(Study material)

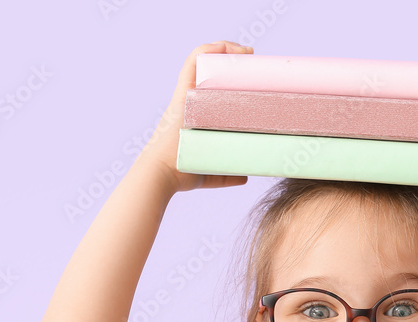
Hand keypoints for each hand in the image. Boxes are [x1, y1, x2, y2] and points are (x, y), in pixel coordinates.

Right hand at [139, 40, 254, 193]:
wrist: (162, 173)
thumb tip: (246, 177)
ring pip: (203, 61)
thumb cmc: (183, 173)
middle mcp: (188, 99)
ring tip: (247, 53)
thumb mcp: (210, 172)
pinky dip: (211, 49)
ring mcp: (185, 94)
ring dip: (225, 50)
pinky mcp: (182, 92)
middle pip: (209, 70)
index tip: (252, 75)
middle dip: (232, 61)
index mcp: (194, 113)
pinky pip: (194, 61)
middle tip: (255, 63)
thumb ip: (228, 174)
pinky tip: (230, 48)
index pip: (210, 86)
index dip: (229, 75)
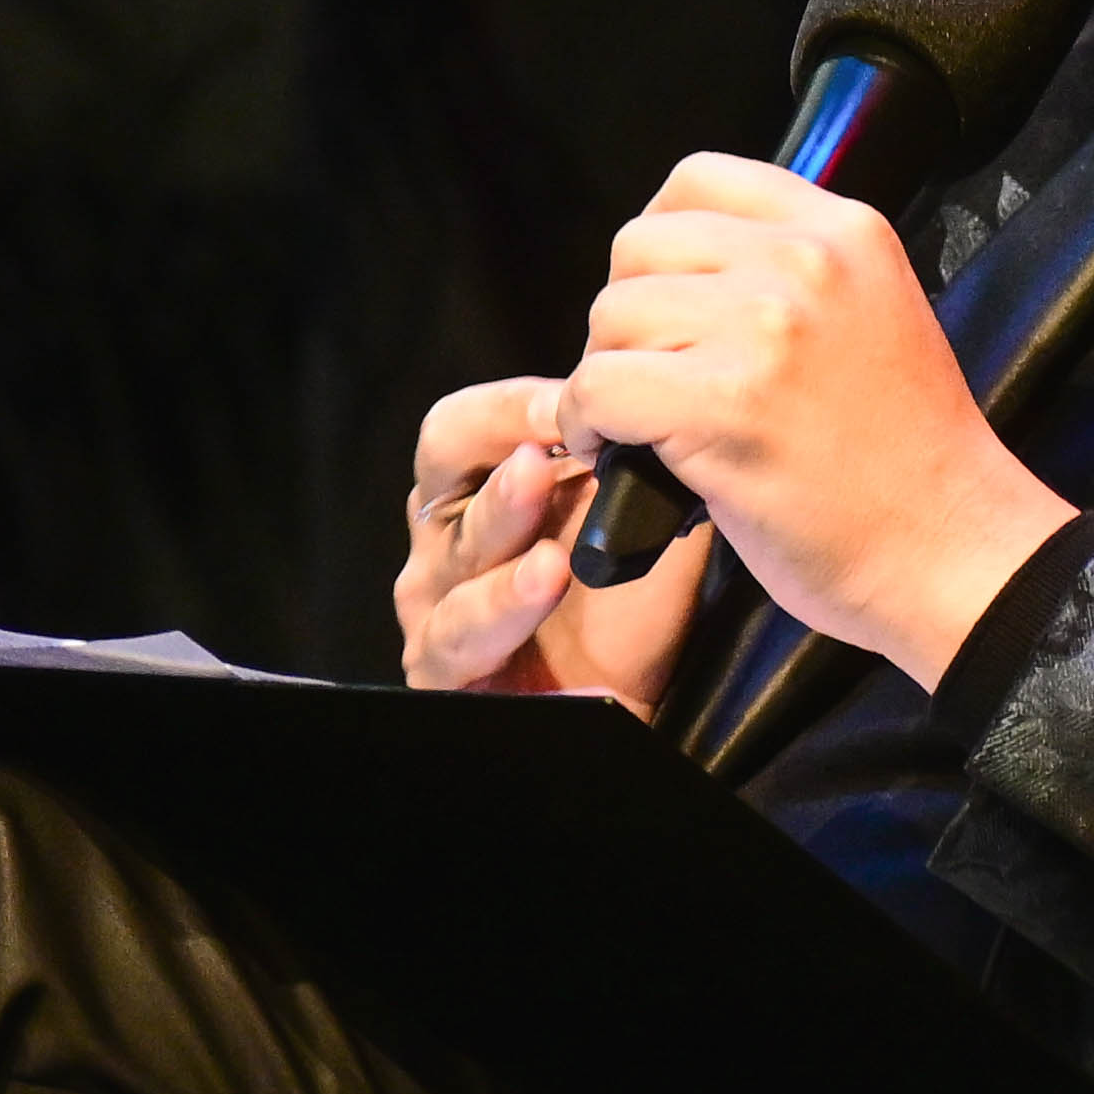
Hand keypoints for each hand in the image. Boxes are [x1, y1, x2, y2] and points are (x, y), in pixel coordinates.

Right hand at [394, 378, 707, 713]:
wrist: (625, 702)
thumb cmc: (621, 607)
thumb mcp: (637, 525)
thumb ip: (633, 462)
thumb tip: (655, 391)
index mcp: (476, 491)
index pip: (461, 427)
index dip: (515, 409)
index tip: (582, 400)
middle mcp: (443, 545)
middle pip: (442, 495)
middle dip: (500, 481)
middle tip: (545, 463)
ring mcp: (437, 613)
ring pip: (457, 582)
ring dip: (503, 572)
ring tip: (553, 564)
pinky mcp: (444, 676)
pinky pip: (463, 650)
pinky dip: (507, 633)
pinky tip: (559, 631)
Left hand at [552, 154, 1076, 687]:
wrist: (951, 550)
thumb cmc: (905, 458)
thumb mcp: (871, 316)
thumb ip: (790, 277)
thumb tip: (678, 276)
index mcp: (845, 230)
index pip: (698, 179)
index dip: (660, 246)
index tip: (669, 308)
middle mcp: (808, 260)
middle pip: (640, 245)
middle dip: (629, 315)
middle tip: (653, 378)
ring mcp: (769, 327)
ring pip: (612, 314)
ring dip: (608, 372)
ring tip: (641, 421)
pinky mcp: (728, 402)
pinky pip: (600, 385)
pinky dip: (587, 424)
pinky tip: (616, 451)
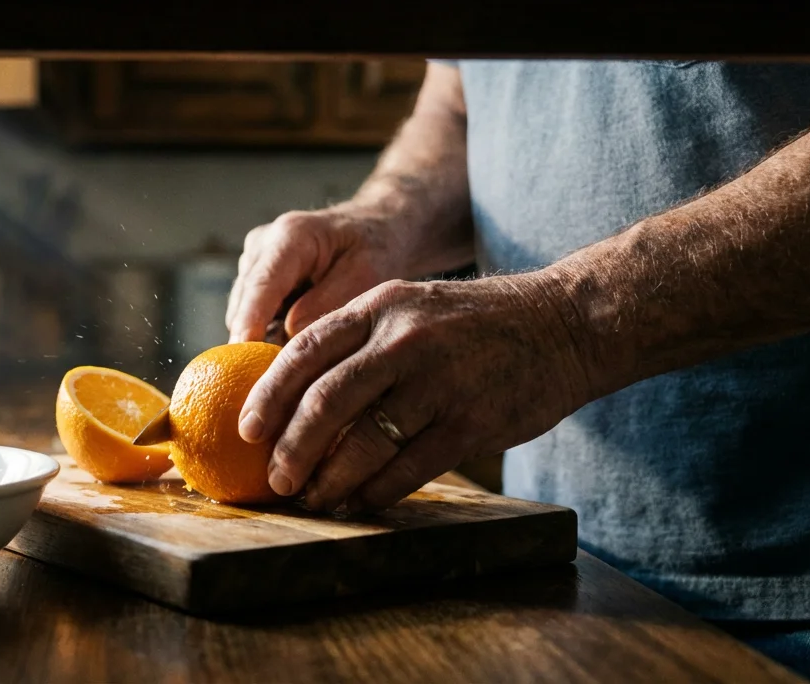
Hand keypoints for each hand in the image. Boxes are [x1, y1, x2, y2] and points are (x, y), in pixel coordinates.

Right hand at [226, 204, 398, 343]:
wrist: (378, 230)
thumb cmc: (377, 248)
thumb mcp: (366, 275)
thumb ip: (328, 305)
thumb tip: (290, 337)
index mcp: (291, 237)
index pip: (261, 285)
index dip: (249, 322)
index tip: (243, 356)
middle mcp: (262, 246)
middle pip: (244, 306)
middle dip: (257, 343)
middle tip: (288, 378)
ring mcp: (254, 262)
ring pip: (244, 315)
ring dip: (265, 339)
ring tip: (301, 358)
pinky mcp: (255, 279)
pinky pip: (252, 316)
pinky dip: (269, 333)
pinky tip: (297, 342)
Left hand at [236, 273, 592, 512]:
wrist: (564, 324)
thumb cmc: (472, 325)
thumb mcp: (410, 308)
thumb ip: (357, 342)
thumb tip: (293, 395)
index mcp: (380, 307)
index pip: (306, 351)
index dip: (268, 395)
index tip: (245, 430)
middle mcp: (405, 340)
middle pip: (326, 401)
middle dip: (291, 448)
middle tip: (275, 479)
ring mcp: (440, 381)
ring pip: (364, 442)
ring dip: (330, 479)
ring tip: (312, 498)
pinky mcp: (472, 422)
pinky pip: (409, 468)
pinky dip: (376, 491)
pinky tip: (360, 502)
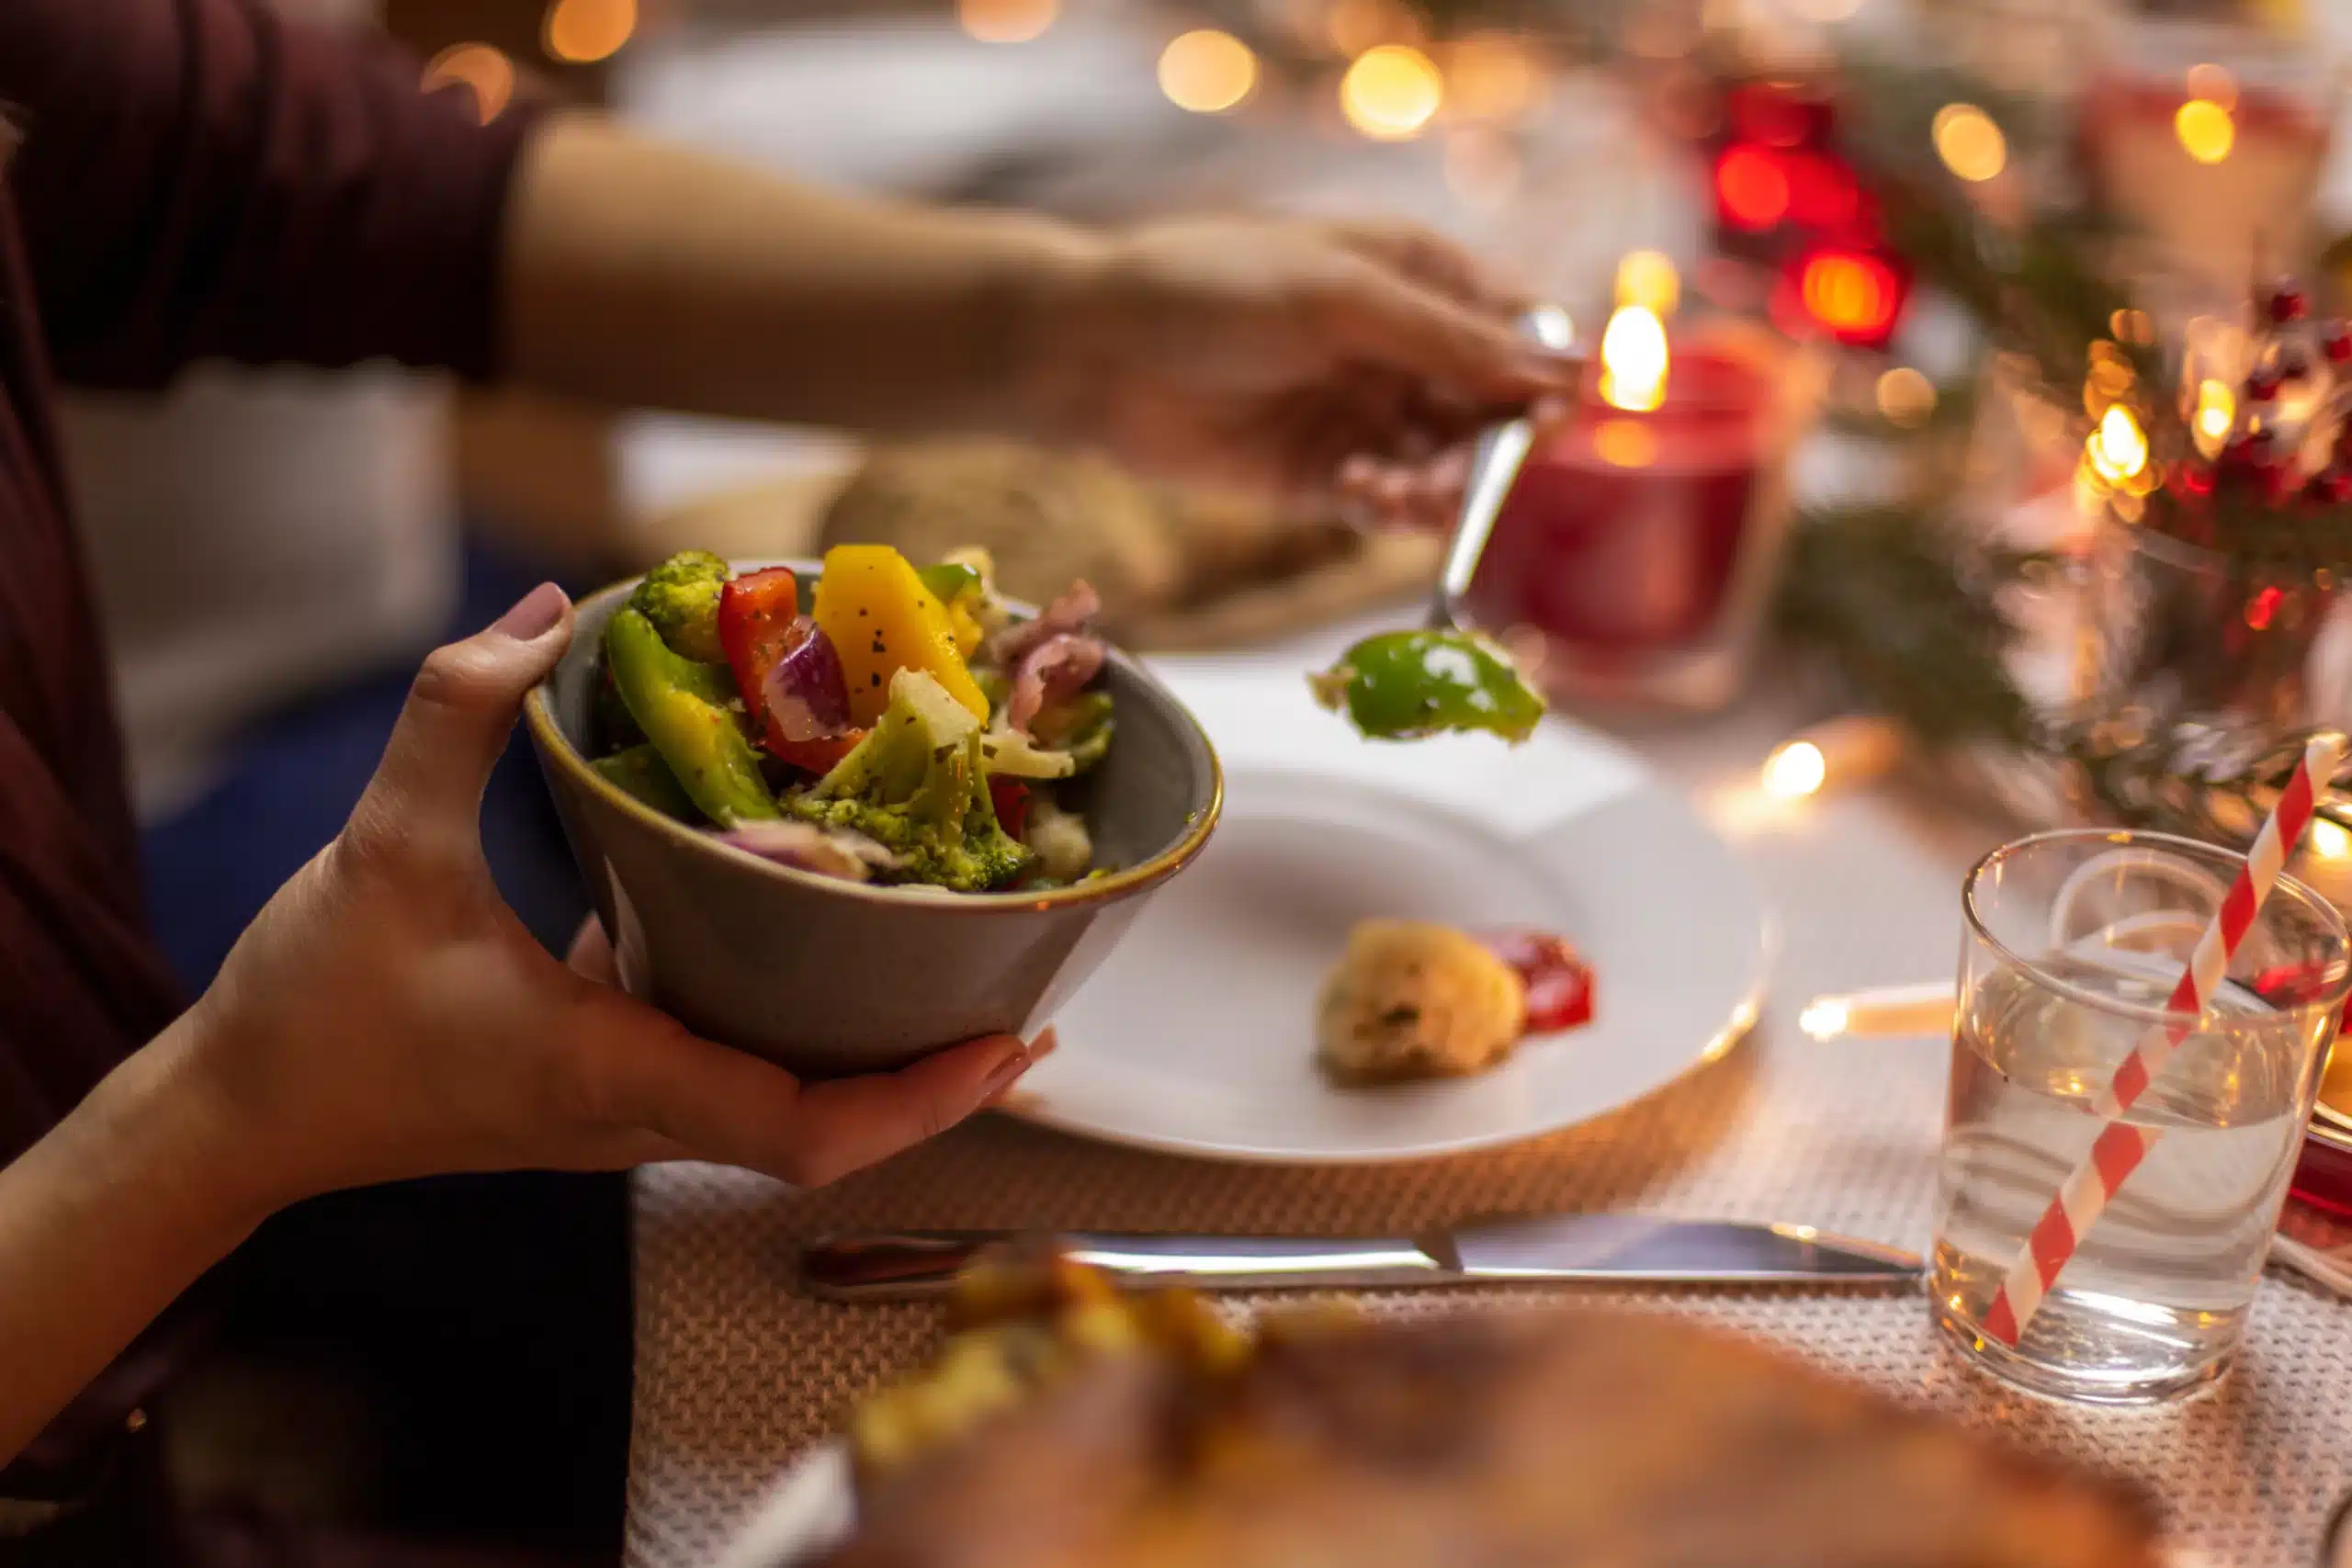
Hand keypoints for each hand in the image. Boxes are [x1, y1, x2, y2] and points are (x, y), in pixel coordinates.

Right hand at [173, 583, 1039, 1212]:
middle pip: (827, 1129)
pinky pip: (731, 1069)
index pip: (800, 1130)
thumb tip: (552, 610)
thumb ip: (460, 713)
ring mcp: (624, 1112)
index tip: (1003, 1045)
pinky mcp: (602, 1090)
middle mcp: (639, 1112)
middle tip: (1025, 1002)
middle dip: (934, 1083)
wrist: (237, 1119)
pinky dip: (795, 1027)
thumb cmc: (309, 1010)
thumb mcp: (380, 846)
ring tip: (960, 974)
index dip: (916, 1100)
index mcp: (611, 1072)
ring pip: (787, 1108)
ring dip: (878, 1061)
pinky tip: (822, 944)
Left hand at [1045, 216, 1574, 528]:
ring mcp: (1362, 415)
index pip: (1518, 336)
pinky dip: (1388, 507)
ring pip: (1443, 469)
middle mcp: (1400, 349)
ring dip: (1437, 489)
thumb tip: (1568, 374)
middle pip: (1489, 416)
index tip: (1547, 425)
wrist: (1092, 351)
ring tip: (1393, 491)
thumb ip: (1452, 340)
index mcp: (1418, 279)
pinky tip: (1362, 495)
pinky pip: (1385, 502)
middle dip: (1485, 452)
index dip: (1543, 384)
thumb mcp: (1343, 299)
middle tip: (1456, 479)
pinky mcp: (1320, 476)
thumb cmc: (1212, 291)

(End Study material)

● Exercise
Output the data above in full. Skip every picture.

● Your solution
Hand keypoints for each hand in the image. Boxes are [x1, y1, x2, y2] and points are (x, y), in pixel coordinates.

Right hand at [139, 40, 254, 193]:
wrist: (162, 173)
thumb tip: (246, 177)
ring pip: (203, 61)
thumb cmc: (183, 173)
middle mcp: (188, 99)
ring tip: (247, 53)
thumb mcp: (210, 172)
pinky dip: (211, 49)
ring mcp: (185, 94)
ring dip: (225, 50)
pinky mcp: (182, 92)
middle pip: (209, 70)
index tip: (252, 75)
middle dip: (232, 61)
index mcp: (194, 113)
pinky pip: (194, 61)
middle tip: (255, 63)
thumb ip: (228, 174)
pinky tip: (230, 48)
index pip: (210, 86)
index dip: (229, 75)
Hand keypoints for each hand in the image. Boxes are [x1, y1, x2, y2] and points are (x, y), in pixel coordinates.

Right hand at [394, 378, 707, 713]:
wrist: (625, 702)
thumb cmc: (621, 607)
thumb mcp: (637, 525)
thumb ip: (633, 462)
thumb tip: (655, 391)
index mcp: (476, 491)
index pip: (461, 427)
index dip: (515, 409)
index tip: (582, 400)
middle mcp: (443, 545)
middle pip: (442, 495)
middle dip: (500, 481)
middle tip: (545, 463)
ring mcp: (437, 613)
ring pip: (457, 582)
ring dip: (503, 572)
ring tip: (553, 564)
pinky mcp: (444, 676)
pinky pip: (463, 650)
pinky dip: (507, 633)
pinky tip: (559, 631)
Left hand at [552, 154, 1076, 687]:
wrist: (951, 550)
thumb cmc: (905, 458)
thumb mcp: (871, 316)
thumb ip: (790, 277)
thumb tip: (678, 276)
index mcp: (845, 230)
index pip: (698, 179)
index dip: (660, 246)
index tip: (669, 308)
middle mcp: (808, 260)
middle pip: (640, 245)
middle dip: (629, 315)
middle tip: (653, 378)
ring mcp: (769, 327)
ring pip: (612, 314)
ring dip: (608, 372)
ring tip: (641, 421)
pinky mcp: (728, 402)
pinky pip: (600, 385)
pinky dip: (587, 424)
pinky tip: (616, 451)
Hand keypoints for each hand in the image. Boxes are [x1, y1, x2, y2] and points are (x, y), in pixel coordinates.

Right hand at [226, 204, 398, 343]:
wrist: (378, 230)
thumb cmc: (377, 248)
thumb mcp: (366, 275)
thumb ip: (328, 305)
thumb tip: (290, 337)
index mcp: (291, 237)
index pip: (261, 285)
index dip: (249, 322)
index tip: (243, 356)
middle mcp: (262, 246)
middle pip: (244, 306)
middle dip: (257, 343)
middle tip: (288, 378)
ring mcp: (254, 262)
ring pip: (244, 315)
ring dip: (265, 339)
ring tip: (301, 358)
pinky mcp: (255, 279)
pinky pip: (252, 316)
pinky dip: (269, 333)
pinky tip: (297, 342)
Left hand at [236, 273, 592, 512]:
wrist: (564, 324)
thumb cmc: (472, 325)
thumb mcp: (410, 308)
thumb ip: (357, 342)
thumb tip: (293, 395)
index mcp: (380, 307)
index pip: (306, 351)
index dip: (268, 395)
index tip: (245, 430)
middle mcp: (405, 340)
middle pip: (326, 401)
middle dip: (291, 448)
middle tip: (275, 479)
ring mcp: (440, 381)
ring pip: (364, 442)
ring dip: (330, 479)
ring tip: (312, 498)
pinky mcp: (472, 422)
pinky pip: (409, 468)
pinky dip: (376, 491)
pinky tip: (360, 502)
Hand keypoints for each hand in the image. Boxes are [x1, y1, x2, y2] and points are (x, y), in pixel coordinates.

Right hand at [173, 583, 1039, 1212]:
middle pip: (827, 1129)
pinky pip: (731, 1069)
index pip: (800, 1130)
thumb tip: (552, 610)
thumb ip: (460, 713)
ring mcp: (624, 1112)
index tip: (1003, 1045)
pinky mcp: (602, 1090)
middle mcp: (639, 1112)
middle tip: (1025, 1002)
middle dip: (934, 1083)
wrist: (237, 1119)
pinky dip: (795, 1027)
thumb cmc: (309, 1010)
thumb mcp: (380, 846)
ring tip: (960, 974)
index dip: (916, 1100)
index mcp: (611, 1072)
ring pip: (787, 1108)
ring dip: (878, 1061)
pinky tip: (822, 944)
Left hand at [1045, 216, 1574, 528]:
ring mcp: (1362, 415)
index pip: (1518, 336)
pinky dip: (1388, 507)
ring pip: (1443, 469)
middle mcp: (1400, 349)
ring dip: (1437, 489)
thumb tip: (1568, 374)
middle pip: (1489, 416)
index tip: (1547, 425)
wrist: (1092, 351)
ring tip: (1393, 491)
thumb ip: (1452, 340)
index mcp: (1418, 279)
pinky tip: (1362, 495)
pinky pip: (1385, 502)
middle dip: (1485, 452)
index dip: (1543, 384)
thumb mcp: (1343, 299)
middle tip: (1456, 479)
pinky mcp: (1320, 476)
thumb cmc: (1212, 291)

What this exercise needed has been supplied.